- To do -
Copy the rows below word for word, from the line with "Extensive Data Capture" to the line with "the Bay Area", including both of those lines.

--------------------

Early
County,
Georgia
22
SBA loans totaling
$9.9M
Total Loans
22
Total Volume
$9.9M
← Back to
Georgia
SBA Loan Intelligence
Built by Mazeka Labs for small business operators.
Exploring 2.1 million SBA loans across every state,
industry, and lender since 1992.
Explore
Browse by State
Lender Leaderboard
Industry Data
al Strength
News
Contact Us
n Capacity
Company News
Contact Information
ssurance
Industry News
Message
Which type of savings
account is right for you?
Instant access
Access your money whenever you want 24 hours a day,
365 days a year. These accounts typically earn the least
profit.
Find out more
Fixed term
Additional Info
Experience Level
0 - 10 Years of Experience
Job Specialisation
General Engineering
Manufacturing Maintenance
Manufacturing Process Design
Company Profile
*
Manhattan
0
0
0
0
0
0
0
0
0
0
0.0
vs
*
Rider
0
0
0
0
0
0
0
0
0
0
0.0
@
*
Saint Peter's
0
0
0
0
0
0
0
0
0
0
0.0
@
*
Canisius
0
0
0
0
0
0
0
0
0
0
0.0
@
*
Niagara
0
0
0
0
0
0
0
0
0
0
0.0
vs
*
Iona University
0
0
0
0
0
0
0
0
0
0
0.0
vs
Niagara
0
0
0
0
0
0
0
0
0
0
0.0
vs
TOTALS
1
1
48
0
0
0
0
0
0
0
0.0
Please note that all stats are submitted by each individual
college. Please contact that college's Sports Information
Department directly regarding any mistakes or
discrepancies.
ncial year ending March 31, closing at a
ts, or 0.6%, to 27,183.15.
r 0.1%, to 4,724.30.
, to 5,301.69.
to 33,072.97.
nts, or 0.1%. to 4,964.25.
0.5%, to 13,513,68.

--------------------

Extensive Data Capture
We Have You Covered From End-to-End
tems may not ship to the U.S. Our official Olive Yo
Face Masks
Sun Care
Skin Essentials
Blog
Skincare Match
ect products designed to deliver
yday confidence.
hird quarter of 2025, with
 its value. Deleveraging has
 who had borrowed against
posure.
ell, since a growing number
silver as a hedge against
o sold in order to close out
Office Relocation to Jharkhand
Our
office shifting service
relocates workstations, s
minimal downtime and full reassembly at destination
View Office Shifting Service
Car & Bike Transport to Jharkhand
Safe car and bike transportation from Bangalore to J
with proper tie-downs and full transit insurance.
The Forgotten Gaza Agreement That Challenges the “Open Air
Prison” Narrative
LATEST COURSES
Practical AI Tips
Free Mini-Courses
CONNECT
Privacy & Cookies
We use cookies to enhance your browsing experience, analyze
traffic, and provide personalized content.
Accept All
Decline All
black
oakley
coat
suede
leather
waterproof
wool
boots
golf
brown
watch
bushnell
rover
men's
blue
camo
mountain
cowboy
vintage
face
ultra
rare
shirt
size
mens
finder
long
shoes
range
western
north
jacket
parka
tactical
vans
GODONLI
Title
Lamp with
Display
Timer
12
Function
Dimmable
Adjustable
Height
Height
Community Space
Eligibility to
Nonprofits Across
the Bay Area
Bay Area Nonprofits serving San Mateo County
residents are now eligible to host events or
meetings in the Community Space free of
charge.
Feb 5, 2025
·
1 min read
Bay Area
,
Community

--------------------

- Response box -
Extensive Data Capture
We Have You Covered From End-to-End
tems may not ship to the U.S. Our official Olive Yo
Face Masks
Sun Care
Skin Essentials
Blog
Skincare Match
ect products designed to deliver
yday confidence.
hird quarter of 2025, with
 its value. Deleveraging has
 who had borrowed against
posure.
ell, since a growing number
silver as a hedge against
o sold in order to close out
Office Relocation to Jharkhand
Our
office shifting service
relocates workstations, s
minimal downtime and full reassembly at destination
View Office Shifting Service
Car & Bike Transport to Jharkhand
Safe car and bike transportation from Bangalore to J
with proper tie-downs and full transit insurance.
The Forgotten Gaza Agreement That Challenges the “Open Air
Prison” Narrative
LATEST COURSES
Practical AI Tips
Free Mini-Courses
CONNECT
Privacy & Cookies
We use cookies to enhance your browsing experience, analyze
traffic, and provide personalized content.
Accept All
Decline All
black
oakley
coat
suede
leather
waterproof
wool
boots
golf
brown
watch
bushnell
rover
men's
blue
camo
mountain
cowboy
vintage
face
ultra
rare
shirt
size
mens
finder
long
shoes
range
western
north
jacket
parka
tactical
vans
GODONLI
Title
Lamp with
Display
Timer
12
Function
Dimmable
Adjustable
Height
Height
Community Space
Eligibility to
Nonprofits Across
the Bay Area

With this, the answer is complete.